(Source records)
------
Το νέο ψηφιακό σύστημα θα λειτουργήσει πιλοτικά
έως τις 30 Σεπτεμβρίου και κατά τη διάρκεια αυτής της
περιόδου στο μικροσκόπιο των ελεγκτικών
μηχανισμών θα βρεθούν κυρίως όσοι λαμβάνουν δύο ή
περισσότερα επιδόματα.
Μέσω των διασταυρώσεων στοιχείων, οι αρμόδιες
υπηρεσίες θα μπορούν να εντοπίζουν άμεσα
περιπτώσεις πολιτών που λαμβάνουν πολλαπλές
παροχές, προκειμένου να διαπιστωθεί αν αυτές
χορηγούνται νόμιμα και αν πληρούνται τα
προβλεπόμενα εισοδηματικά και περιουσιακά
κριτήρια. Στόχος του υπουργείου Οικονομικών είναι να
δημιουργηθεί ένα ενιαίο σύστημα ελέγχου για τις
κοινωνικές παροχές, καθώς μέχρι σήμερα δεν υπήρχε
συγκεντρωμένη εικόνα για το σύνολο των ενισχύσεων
------
◆ **Exercise brief**
Reproduce every row above word for word, keeping the original Greek and the same line breaks.

◆ **Written answer**
Το νέο ψηφιακό σύστημα θα λειτουργήσει πιλοτικά
έως τις 30 Σεπτεμβρίου και κατά τη διάρκεια αυτής της
περιόδου στο μικροσκόπιο των ελεγκτικών
μηχανισμών θα βρεθούν κυρίως όσοι λαμβάνουν δύο ή
περισσότερα επιδόματα.
Μέσω των διασταυρώσεων στοιχείων, οι αρμόδιες
υπηρεσίες θα μπορούν να εντοπίζουν άμεσα
περιπτώσεις πολιτών που λαμβάνουν πολλαπλές
παροχές, προκειμένου να διαπιστωθεί αν αυτές
χορηγούνται νόμιμα και αν πληρούνται τα
προβλεπόμενα εισοδηματικά και περιουσιακά
κριτήρια. Στόχος του υπουργείου Οικονομικών είναι να
δημιουργηθεί ένα ενιαίο σύστημα ελέγχου για τις
κοινωνικές παροχές, καθώς μέχρι σήμερα δεν υπήρχε
συγκεντρωμένη εικόνα για το σύνολο των ενισχύσεων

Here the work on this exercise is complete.